TabPFN's context window issue: When concept duration is shorter than the context window, TabPFN mixes data from two concepts, causing severe post-drift performance degradation—a classic manifestation of the stability-plasticity dilemma.
Autoregressive noise is the key driver of temporal dependence: Even a small \(\rho\) (0.1) produces significant serial correlation across all nodes.
CaDrift generates more challenging datasets than traditional generators: Classifiers frequently achieve near-100% accuracy on SEA and Sine, whereas CaDrift datasets prove substantially harder.

Highlights & Insights¶

Unified causal + temporal + drift framework: CaDrift is the first to introduce temporal dependence and controllable drift into an SCM—a natural and elegant combination, since the causal graph inherently defines variable relationships, modifying mapping functions naturally induces drift, and EWMA/AR naturally introduce temporal structure.
Intervention mechanism for perturbation simulation: Employing the do-calculus concept from causal inference to simulate environmental perturbations is conceptually clean—severing incoming edges and forcibly assigning values perfectly mirrors real-world scenarios such as sensor failures.
Clever ablation design: The Ljung-Box statistical test is used to quantitatively verify temporal dependence, rather than relying solely on indirect metrics such as classification accuracy.
Potential for foundation model pretraining: Data generated by CaDrift can serve as a pretraining data prior for temporal tabular foundation models, representing a valuable downstream application direction.

Limitations & Future Work¶

Restricted to tabular data: The current framework is limited to tabular data streams and is not applicable to drift simulation in unstructured data streams such as images or text.
Limited variety of mapping functions: Small neural networks are the primary causal mapping mechanism; extending to a broader family of functions (e.g., piecewise linear, kernel-based) would increase diversity.
Lack of quantitative comparison with real data streams: Although MMD analysis is conducted, there is no systematic assessment of how closely CaDrift-generated streams match real data streams in terms of statistical properties.
No drift detection evaluation: Evaluating drift detection algorithms is a key intended use of such generators, yet no drift detection methods are tested in the experiments.
Computational cost not discussed: Time and memory overhead for generating large-scale data streams (DAGs with 100–200 nodes) is not reported.

vs. TabPFN's SCM generator: TabPFN also uses SCMs to generate synthetic data, but the samples are i.i.d. and drift is uncontrolled.

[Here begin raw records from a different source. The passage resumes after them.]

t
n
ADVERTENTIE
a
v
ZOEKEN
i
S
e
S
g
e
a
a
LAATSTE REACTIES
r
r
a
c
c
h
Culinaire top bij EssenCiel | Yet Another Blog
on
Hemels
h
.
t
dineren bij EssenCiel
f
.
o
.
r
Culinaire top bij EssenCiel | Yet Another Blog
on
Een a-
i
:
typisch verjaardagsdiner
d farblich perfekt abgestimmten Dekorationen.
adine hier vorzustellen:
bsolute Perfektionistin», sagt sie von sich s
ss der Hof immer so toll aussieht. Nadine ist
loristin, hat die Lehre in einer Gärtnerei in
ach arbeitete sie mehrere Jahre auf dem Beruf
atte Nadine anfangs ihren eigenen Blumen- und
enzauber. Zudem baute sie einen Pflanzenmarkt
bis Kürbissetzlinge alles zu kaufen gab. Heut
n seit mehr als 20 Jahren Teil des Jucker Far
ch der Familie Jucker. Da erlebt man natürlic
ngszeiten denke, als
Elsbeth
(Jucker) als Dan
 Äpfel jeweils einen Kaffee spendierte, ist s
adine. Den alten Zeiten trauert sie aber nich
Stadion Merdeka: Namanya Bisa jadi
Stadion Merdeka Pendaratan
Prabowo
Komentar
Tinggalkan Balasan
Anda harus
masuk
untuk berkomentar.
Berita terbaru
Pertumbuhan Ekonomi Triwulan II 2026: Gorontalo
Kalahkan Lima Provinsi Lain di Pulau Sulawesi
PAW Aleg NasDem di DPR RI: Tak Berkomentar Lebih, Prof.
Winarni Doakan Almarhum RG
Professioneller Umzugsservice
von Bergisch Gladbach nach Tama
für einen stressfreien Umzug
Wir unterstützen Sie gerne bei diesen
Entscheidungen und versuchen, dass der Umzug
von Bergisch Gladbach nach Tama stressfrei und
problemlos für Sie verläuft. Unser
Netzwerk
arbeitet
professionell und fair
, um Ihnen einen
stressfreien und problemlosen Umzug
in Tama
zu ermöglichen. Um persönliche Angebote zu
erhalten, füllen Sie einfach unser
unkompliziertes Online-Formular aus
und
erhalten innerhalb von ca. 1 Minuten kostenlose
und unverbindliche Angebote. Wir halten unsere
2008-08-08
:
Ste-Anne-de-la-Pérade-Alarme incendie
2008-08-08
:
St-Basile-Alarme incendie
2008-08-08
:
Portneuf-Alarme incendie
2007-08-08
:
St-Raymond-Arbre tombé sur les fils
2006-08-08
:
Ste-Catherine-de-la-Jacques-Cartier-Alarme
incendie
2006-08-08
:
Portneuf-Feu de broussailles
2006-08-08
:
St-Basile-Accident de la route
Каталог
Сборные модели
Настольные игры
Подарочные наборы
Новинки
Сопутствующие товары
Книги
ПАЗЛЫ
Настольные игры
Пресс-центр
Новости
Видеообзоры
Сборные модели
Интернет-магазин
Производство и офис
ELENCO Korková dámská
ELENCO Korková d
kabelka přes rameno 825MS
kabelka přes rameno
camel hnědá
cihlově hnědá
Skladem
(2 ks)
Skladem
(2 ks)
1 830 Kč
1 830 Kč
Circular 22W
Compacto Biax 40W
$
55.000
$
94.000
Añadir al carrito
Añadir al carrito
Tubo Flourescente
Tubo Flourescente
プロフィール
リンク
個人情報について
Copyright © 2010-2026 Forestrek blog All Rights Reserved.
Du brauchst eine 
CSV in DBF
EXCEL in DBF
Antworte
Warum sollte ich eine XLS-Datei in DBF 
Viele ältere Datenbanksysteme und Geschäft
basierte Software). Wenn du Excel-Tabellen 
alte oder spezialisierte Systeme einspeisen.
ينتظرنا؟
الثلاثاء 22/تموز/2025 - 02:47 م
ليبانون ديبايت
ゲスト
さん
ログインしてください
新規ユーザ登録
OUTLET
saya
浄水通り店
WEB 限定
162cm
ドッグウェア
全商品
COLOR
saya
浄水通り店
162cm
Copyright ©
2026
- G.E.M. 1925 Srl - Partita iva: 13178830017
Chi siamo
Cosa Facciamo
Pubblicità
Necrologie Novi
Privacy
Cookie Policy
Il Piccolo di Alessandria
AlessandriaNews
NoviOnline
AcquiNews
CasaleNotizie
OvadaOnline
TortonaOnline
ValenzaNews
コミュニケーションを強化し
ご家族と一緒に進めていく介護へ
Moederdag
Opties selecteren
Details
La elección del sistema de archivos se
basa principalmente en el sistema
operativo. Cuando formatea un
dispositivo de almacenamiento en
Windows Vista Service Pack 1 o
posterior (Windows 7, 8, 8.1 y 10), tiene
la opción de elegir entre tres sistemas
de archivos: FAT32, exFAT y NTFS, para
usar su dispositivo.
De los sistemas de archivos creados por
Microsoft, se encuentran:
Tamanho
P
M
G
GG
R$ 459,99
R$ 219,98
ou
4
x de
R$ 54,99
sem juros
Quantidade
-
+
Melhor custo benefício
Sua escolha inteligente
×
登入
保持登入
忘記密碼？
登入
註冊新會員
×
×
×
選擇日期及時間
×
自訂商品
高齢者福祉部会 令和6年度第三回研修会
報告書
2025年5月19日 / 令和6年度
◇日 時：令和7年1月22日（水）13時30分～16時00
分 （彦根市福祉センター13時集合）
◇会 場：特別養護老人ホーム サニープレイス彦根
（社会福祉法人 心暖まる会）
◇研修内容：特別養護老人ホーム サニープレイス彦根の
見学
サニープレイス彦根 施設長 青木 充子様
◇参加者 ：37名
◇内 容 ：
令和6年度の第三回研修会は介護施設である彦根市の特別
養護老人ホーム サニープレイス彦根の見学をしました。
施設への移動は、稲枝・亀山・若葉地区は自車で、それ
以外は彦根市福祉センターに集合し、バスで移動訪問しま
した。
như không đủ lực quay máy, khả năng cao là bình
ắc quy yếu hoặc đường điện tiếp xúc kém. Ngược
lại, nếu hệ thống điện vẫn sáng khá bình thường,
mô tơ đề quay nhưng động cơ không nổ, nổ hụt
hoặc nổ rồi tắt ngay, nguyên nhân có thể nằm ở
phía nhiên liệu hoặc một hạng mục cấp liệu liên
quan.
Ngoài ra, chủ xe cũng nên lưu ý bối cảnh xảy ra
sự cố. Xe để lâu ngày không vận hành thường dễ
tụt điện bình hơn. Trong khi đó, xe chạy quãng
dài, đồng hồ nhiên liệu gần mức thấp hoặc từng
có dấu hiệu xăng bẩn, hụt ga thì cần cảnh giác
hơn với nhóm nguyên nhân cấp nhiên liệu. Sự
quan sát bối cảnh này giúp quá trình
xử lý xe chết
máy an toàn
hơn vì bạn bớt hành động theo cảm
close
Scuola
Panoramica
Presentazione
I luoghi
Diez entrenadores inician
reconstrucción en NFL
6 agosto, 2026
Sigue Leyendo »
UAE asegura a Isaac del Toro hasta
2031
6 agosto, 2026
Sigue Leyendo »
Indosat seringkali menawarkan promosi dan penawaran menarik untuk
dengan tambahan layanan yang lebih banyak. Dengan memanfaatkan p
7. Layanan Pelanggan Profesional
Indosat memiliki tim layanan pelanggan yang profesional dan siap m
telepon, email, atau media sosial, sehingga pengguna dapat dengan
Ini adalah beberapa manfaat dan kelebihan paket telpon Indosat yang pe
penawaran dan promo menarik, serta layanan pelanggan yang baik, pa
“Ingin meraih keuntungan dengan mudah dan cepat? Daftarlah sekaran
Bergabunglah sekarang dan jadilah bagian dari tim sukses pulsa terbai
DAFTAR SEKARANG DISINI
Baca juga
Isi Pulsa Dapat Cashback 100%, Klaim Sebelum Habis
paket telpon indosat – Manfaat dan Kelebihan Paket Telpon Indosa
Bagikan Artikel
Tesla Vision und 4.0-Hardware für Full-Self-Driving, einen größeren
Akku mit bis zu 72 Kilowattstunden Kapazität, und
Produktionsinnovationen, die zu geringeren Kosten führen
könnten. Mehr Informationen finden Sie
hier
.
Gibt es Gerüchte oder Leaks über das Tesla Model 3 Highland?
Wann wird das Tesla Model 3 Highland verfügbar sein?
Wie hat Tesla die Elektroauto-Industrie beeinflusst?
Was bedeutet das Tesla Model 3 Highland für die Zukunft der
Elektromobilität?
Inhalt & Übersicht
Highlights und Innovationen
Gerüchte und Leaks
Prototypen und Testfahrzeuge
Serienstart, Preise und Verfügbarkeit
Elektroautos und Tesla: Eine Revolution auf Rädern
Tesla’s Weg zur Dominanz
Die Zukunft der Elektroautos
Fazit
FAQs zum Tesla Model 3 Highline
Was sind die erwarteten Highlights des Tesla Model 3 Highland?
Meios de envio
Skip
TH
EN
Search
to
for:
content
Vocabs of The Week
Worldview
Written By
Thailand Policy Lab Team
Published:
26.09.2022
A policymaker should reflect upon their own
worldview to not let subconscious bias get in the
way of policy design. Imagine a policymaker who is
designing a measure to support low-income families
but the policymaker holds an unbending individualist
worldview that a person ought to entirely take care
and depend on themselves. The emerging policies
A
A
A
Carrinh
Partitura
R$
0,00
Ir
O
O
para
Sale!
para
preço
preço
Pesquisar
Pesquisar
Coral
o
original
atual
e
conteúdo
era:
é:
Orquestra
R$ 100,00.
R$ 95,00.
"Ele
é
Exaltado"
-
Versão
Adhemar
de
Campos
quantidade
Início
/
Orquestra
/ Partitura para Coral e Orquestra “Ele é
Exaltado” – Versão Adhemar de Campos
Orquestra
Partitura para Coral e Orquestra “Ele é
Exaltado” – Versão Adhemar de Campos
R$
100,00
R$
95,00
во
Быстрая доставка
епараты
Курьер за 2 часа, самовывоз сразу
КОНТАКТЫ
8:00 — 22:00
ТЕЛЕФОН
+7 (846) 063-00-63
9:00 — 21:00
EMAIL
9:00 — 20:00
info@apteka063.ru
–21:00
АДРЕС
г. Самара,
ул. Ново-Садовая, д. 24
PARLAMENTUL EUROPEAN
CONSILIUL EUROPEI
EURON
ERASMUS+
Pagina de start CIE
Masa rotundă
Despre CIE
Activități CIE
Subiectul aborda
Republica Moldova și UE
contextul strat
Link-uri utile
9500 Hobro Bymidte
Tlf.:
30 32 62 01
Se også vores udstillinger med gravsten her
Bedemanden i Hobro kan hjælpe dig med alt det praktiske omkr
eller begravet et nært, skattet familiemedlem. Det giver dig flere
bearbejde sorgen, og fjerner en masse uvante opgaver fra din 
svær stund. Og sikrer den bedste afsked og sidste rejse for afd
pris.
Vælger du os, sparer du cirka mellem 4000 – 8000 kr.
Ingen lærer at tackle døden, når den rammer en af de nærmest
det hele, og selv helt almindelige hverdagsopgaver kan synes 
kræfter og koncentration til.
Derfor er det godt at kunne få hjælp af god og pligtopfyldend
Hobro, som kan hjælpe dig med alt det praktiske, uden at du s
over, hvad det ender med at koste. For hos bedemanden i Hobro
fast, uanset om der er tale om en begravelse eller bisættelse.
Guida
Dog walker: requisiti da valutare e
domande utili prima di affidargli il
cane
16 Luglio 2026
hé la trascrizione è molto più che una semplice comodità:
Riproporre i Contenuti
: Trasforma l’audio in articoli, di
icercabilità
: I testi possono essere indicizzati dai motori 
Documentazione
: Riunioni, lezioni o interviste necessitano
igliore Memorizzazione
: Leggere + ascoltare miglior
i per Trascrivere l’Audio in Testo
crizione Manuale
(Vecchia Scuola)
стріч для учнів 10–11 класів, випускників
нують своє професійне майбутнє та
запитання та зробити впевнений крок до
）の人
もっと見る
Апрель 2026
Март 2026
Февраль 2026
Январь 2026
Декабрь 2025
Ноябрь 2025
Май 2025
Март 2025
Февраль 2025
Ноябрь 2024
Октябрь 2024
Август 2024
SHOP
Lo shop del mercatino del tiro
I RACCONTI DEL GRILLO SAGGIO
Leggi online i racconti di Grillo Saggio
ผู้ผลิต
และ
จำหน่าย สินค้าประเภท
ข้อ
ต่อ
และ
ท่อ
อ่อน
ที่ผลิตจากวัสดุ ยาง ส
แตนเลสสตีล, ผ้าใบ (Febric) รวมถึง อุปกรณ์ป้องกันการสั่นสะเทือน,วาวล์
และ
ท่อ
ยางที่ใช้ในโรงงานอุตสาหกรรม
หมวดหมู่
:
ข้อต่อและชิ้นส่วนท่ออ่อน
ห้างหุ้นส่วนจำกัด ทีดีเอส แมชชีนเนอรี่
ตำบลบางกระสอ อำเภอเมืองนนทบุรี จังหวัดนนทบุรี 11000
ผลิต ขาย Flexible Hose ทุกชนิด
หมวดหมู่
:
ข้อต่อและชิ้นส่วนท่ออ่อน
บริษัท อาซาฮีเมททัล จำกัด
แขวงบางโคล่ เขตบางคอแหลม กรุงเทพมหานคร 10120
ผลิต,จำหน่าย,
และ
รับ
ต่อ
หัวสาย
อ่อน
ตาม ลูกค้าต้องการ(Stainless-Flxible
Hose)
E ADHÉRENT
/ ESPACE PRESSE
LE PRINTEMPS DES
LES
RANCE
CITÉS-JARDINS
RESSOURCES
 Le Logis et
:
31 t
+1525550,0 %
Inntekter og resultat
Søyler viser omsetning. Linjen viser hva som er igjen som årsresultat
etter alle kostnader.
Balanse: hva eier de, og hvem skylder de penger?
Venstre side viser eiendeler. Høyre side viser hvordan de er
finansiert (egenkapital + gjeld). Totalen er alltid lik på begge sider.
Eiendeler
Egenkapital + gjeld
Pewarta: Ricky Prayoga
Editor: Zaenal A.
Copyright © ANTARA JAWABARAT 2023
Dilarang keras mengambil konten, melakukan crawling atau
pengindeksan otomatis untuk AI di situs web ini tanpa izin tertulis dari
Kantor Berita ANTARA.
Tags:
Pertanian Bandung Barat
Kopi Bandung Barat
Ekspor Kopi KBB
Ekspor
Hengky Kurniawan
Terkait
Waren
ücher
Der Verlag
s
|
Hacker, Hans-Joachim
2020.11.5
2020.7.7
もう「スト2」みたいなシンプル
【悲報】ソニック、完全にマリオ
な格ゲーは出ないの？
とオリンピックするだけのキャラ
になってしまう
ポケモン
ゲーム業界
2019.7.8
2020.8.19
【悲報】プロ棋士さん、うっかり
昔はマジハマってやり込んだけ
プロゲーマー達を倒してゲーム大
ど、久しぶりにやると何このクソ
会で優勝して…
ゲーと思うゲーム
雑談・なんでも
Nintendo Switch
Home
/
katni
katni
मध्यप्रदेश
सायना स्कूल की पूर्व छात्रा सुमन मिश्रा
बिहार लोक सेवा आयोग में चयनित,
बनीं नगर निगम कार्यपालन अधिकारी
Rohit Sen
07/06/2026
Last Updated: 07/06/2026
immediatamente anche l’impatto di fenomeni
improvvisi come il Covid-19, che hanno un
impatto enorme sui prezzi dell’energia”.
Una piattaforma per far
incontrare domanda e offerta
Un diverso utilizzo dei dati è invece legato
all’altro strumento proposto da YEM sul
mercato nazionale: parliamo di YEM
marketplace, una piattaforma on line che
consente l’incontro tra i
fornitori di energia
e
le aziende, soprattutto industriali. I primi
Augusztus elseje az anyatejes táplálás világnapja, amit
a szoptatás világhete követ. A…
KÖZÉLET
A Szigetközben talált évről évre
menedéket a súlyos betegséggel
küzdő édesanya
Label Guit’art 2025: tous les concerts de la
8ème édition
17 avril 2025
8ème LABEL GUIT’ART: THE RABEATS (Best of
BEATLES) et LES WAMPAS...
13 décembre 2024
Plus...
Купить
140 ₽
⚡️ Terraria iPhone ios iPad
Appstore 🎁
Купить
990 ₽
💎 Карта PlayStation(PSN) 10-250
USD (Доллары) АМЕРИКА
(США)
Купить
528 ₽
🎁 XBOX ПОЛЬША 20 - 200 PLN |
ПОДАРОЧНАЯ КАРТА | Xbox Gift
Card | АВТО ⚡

CaDrift's advantages—temporal dependence and controllable drift—position it as a temporal extension of TabPFN's generation paradigm.
vs. RealDriftGenerator: RealDriftGenerator requires a source dataset and introduces drift via Clip Swap. CaDrift is fully synthetic, requires no source data, and supports a richer variety of drift types.
vs. OWDSG: OWDSG introduces drift by modifying clusters, but the underlying generator remains Madelon with no causal structure. CaDrift's causal chain renders drift more natural and interpretable.

Rating¶

Novelty: ⭐⭐⭐⭐ First to combine causal models, temporal dependence, and controllable drift; the conceptual innovation is clear and well-motivated.
Experimental Thoroughness: ⭐⭐⭐⭐ Eight self-generated datasets and three traditional benchmarks; statistical tests used in ablation; drift detection evaluation is absent.
Writing Quality: ⭐⭐⭐⭐ Structure is clear, comparison tables are comprehensive, and mathematical definitions are rigorous.
Value: ⭐⭐⭐⭐ Offers practical tool value for the data stream mining community; code is publicly available.